Elles s’inscrivent dans une offen­sive glo­bale contre les liber­tés aca­dé­miques, contre les droits humains, contre toutes celles et ceux qui pensent, ques­tionnent, résistent.

Par­tout dans le monde, des régimes auto­ri­taires et des forces obs­cu­ran­tistes cherchent à contrô­ler les esprits, à écra­ser la pen­sée intel­lec­tuelle et à muse­ler les voix cri­tiques. 

Le sou­tien uni­ver­si­taire 

Pinar Selek a été accueillie par plu­sieurs éta­blis­se­ments fran­çais d’enseignement supé­rieur et de recherche au cours de sa car­rière.

Elle s’est vu décer­ner un doc­to­rat Hono­ris Cau­sa par l’ENS de Lyon en 2013, a sou­te­nu sa thèse de doc­to­rat en science poli­tique à l’université de Stras­bourg en 2014, où elle a obte­nu l’asile aca­dé­mique, a été accueillie au Col­le­gium de Lyon (Ins­ti­tut d’Etudes Avan­cées) en 2014 – 2015 et est ensei­gnante-cher­cheuse à Uni­ver­si­té Côte d’Azur depuis 2022.

Quatre acquit­te­ments dans cette pro­cé­dure

La socio­logue et écri­vaine turque, réfu­giée en France, est pour­sui­vie depuis vingt-six ans en Tur­quie pour « ter­ro­risme » en dépit de quatre acquit­te­ments dans cette pro­cé­dure.

Bah­ri Bay­ram Belen, un des avo­cats de la défense, avait affir­mé au cours d’une brève audience, le  28 juin der­nier, que de « faux » docu­ments avaient été ajou­tés au dos­sier, jugeant que « cer­taines ins­ti­tu­tions admi­nis­tra­tives tentent d’in­fluen­cer le pou­voir judi­ciaire ».

Âgée de 53 ans, Pinar Selek, qui enseigne désor­mais à l’u­ni­ver­si­té à Nice, dans les Alpes-Mari­times, avait été arrê­tée en Tur­quie en 1998 pour ses tra­vaux sur la com­mu­nau­té kurde, avant d’être accu­sée d’être liée à une explo­sion qui venait de faire sept morts au bazar aux épices d’Is­tan­bul.

« Je suis face à l’ir­ra­tio­na­li­té »

Une exper­tise a mon­tré que le drame était dû à l’ex­plo­sion acci­den­telle d’une bou­teille de gaz mais les pour­suites n’ont pas ces­sé, mal­gré ses quatre acquit­te­ments en 2006, 2008, 2011 et 2014.

Libé­rée fin 2000, Pinar Selek est un temps res­tée se battre en Tur­quie, avant que des menaces ayant sui­vi la publi­ca­tion d’un ouvrage ne la poussent à l’exil.

« C’est un pro­cès kaf­kaïen.
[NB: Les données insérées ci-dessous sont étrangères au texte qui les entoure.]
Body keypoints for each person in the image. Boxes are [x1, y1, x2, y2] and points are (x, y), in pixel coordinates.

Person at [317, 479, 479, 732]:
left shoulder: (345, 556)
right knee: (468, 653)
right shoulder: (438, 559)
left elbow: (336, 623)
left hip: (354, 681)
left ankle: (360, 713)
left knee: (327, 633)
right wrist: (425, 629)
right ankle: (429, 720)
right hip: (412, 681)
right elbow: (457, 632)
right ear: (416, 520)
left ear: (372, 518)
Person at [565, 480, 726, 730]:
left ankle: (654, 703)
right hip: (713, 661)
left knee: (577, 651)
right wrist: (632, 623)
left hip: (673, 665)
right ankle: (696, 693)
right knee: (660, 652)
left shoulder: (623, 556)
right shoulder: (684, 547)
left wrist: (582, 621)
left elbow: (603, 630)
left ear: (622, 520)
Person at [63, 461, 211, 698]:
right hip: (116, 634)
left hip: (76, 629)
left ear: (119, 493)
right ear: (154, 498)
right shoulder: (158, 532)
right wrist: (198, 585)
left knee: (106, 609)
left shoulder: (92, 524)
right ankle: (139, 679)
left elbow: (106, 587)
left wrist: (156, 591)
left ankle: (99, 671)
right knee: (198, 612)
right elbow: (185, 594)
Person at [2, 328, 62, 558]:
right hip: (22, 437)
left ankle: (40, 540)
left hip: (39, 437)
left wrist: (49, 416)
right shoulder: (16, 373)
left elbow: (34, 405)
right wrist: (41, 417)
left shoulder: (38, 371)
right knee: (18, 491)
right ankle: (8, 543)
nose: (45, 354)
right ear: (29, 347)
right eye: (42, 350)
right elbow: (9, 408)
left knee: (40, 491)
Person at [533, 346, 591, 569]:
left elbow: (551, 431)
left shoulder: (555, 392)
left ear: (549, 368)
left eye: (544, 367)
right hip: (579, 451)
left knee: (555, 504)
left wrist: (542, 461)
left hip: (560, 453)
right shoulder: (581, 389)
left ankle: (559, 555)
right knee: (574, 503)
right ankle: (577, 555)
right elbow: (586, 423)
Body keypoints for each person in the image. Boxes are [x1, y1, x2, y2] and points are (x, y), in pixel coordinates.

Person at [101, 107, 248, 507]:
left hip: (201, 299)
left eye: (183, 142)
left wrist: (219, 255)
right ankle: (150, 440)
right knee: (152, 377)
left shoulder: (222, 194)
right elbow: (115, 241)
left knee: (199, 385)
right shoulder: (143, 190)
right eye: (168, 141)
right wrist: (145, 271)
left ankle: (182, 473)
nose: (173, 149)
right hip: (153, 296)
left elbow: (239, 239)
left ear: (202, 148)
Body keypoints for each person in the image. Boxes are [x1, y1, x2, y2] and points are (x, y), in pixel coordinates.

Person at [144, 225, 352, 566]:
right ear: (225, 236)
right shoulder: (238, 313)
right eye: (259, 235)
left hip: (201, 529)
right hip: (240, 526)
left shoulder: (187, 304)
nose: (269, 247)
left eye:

Je suis face à l’ir­ra­tio­na­li­té, et après vingt-six ans, je refuse de m’y habi­tuer », a décla­ré à l’AFP Pinar Selek, visée par un man­dat d’ar­rêt inter­na­tio­nal qui limite ses pos­si­bi­li­tés de dépla­ce­ments.

Comme lors des deux pré­cé­dentes audiences l’an der­nier, une délé­ga­tion inter­na­tio­nale d’une cin­quan­taine de per­sonnes, pour la plu­part des avo­cats, a assis­té aux brefs débats ven­dre­di.